Here In-1 is the identity matrix of size n-1 and X' is the conjugate transpose of X. kron(X, Y) is the Kronecker product between the matrices X and Y.

We approximate the smallest singular value of Zl with an upper bound. This is done by CLATDF.

An approximate error bound for a computed eigenvector VL(i) or VR(i) is given by

                    EPS * norm(A, B) / DIF(i).

See ref. [2-3] for more details and further references.

Based on contributions by

   Bo Kagstrom and Peter Poromaa, Department of Computing Science,
   Umea University, S-901 87 Umea, Sweden.

References

 = = = = = = = = = =

[1] B. Kagstrom; A Direct Method for Reordering Eigenvalues in the Generalized Real Schur Form of a Regular Matrix Pair (A, B), in M.S. Moonen et al (eds), Linear Algebra for Large Scale and Real-Time Applications, Kluwer Academic Publ. 1993, pp 195-218.

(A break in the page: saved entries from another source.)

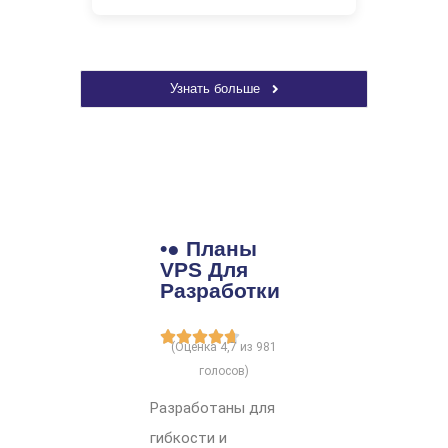
Узнать больше
•● Планы
VPS Для
Разработки
(Оценка 4,7 из 981
голосов)
Разработаны для
гибкости и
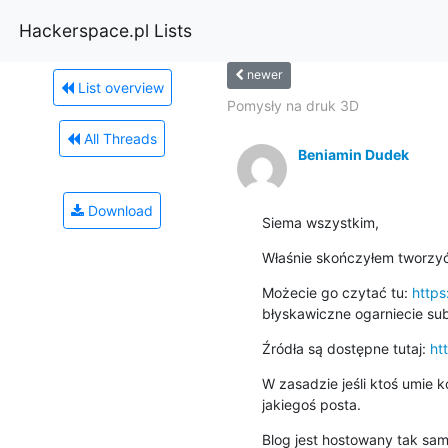
Hackerspace.pl Lists
newer
List overview
Pomysły na druk 3D
All Threads
Beniamin Dudek
Download
Siema wszystkim,
Właśnie skończyłem tworzyć 
Możecie go czytać tu: 
https
błyskawiczne ogarniecie sub
Źródła są dostępne tutaj: 
ht
W zasadzie jeśli ktoś umie k
jakiegoś posta.
Blog jest hostowany tak samo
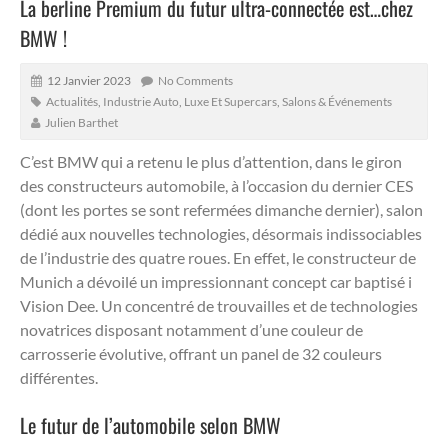
La berline Premium du futur ultra-connectée est…chez
BMW !
12 Janvier 2023
No Comments
Actualités
,
Industrie Auto
,
Luxe Et Supercars
,
Salons & Événements
Julien Barthet
C’est BMW qui a retenu le plus d’attention, dans le giron
des constructeurs automobile, à l’occasion du dernier CES
(dont les portes se sont refermées dimanche dernier), salon
dédié aux nouvelles technologies, désormais indissociables
de l’industrie des quatre roues.
En effet, le constructeur de
Munich a dévoilé un impressionnant concept car baptisé i
Vision Dee. Un concentré de trouvailles et de technologies
novatrices disposant notamment d’une couleur de
carrosserie évolutive, offrant un panel de 32 couleurs
différentes.
Le futur de l’automobile selon BMW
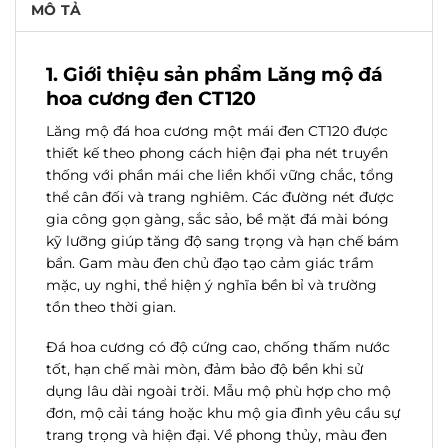
MÔ TẢ
1. Giới thiệu sản phẩm Lăng mộ đá
hoa cương đen CT120
Lăng mộ đá hoa cương một mái đen CT120 được
thiết kế theo phong cách hiện đại pha nét truyền
thống với phần mái che liền khối vững chắc, tổng
thể cân đối và trang nghiêm. Các đường nét được
gia công gọn gàng, sắc sảo, bề mặt đá mài bóng
kỹ lưỡng giúp tăng độ sang trọng và hạn chế bám
bẩn. Gam màu đen chủ đạo tạo cảm giác trầm
mặc, uy nghi, thể hiện ý nghĩa bền bỉ và trường
tồn theo thời gian.
Đá hoa cương có độ cứng cao, chống thấm nước
tốt, hạn chế mài mòn, đảm bảo độ bền khi sử
dụng lâu dài ngoài trời. Mẫu mộ phù hợp cho mộ
đơn, mộ cải táng hoặc khu mộ gia đình yêu cầu sự
trang trọng và hiện đại. Về phong thủy, màu đen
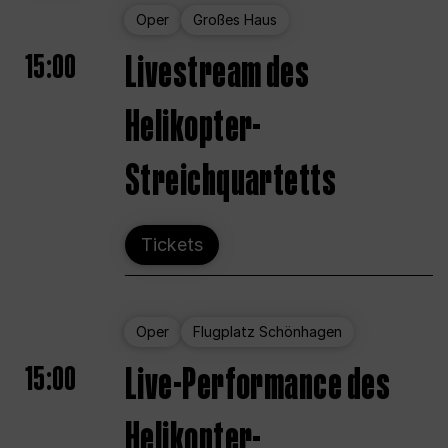
Oper
Großes Haus
15:00
Livestream des
Helikopter-
Streichquartetts
Tickets
Oper
Flugplatz Schönhagen
15:00
Live-Performance des
Helikopter-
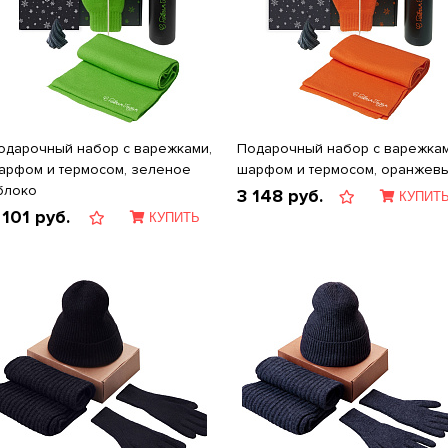
одарочный набор с варежками,
Подарочный набор с варежкам
арфом и термосом, зеленое
шарфом и термосом, оранжев
блоко
3 148
руб.
КУПИТ
 101
руб.
КУПИТЬ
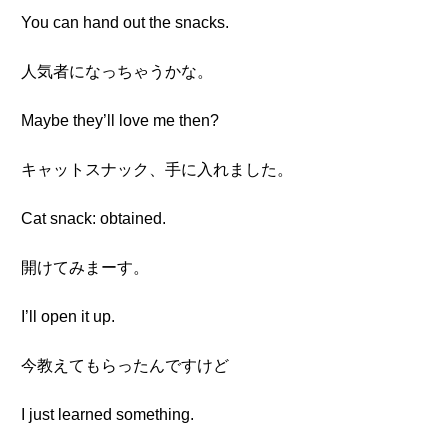
You can hand out the snacks.
人気者になっちゃうかな。
Maybe they’ll love me then?
キャットスナック、手に入れました。
Cat snack: obtained.
開けてみまーす。
I’ll open it up.
今教えてもらったんですけど
I just learned something.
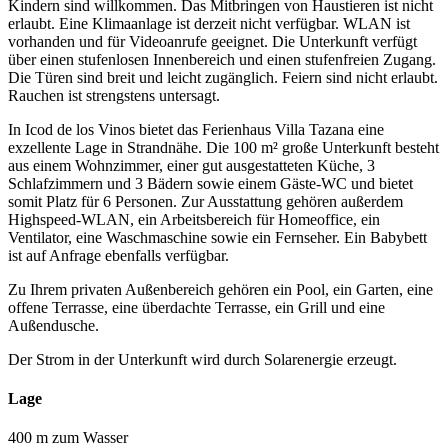
Kindern sind willkommen. Das Mitbringen von Haustieren ist nicht
erlaubt. Eine Klimaanlage ist derzeit nicht verfügbar. WLAN ist
vorhanden und für Videoanrufe geeignet. Die Unterkunft verfügt
über einen stufenlosen Innenbereich und einen stufenfreien Zugang.
Die Türen sind breit und leicht zugänglich. Feiern sind nicht erlaubt.
Rauchen ist strengstens untersagt.
In Icod de los Vinos bietet das Ferienhaus Villa Tazana eine
exzellente Lage in Strandnähe. Die 100 m² große Unterkunft besteht
aus einem Wohnzimmer, einer gut ausgestatteten Küche, 3
Schlafzimmern und 3 Bädern sowie einem Gäste-WC und bietet
somit Platz für 6 Personen. Zur Ausstattung gehören außerdem
Highspeed-WLAN, ein Arbeitsbereich für Homeoffice, ein
Ventilator, eine Waschmaschine sowie ein Fernseher. Ein Babybett
ist auf Anfrage ebenfalls verfügbar.
Zu Ihrem privaten Außenbereich gehören ein Pool, ein Garten, eine
offene Terrasse, eine überdachte Terrasse, ein Grill und eine
Außendusche.
Der Strom in der Unterkunft wird durch Solarenergie erzeugt.
Lage
400 m zum Wasser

[2] B. Kagstrom and P. Poromaa; Computing Eigenspaces with Specified Eigenvalues of a Regular Matrix Pair (A, B) and Condition Estimation: Theory, Algorithms and Software, Report

    UMINF - 94.04, Department of Computing Science, Umea University,
    S-901 87 Umea, Sweden, 1994. Also as LAPACK Working Note 87.
    To appear in Numerical Algorithms, 1996.

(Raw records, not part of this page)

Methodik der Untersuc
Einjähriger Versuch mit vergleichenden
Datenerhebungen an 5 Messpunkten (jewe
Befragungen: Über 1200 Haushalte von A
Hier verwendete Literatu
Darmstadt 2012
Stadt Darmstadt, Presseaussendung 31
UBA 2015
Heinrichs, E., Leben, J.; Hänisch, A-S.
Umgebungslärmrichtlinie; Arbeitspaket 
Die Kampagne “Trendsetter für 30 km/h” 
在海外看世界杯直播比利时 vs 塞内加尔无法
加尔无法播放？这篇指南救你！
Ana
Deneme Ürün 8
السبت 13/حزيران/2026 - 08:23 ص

[3] B. Kagstrom and P. Poromaa, LAPACK-Style Algorithms and Software for Solving the Generalized Sylvester Equation and Estimating the Separation between Regular Matrix Pairs, Report UMINF - 93.23, Department of Computing Science, Umea University, S-901 87 Umea, Sweden, December 1993, Revised April 1994, Also as LAPACK Working Note 75.

    To appear in ACM Trans. on Math. Software, Vol 22, No 1, 1996.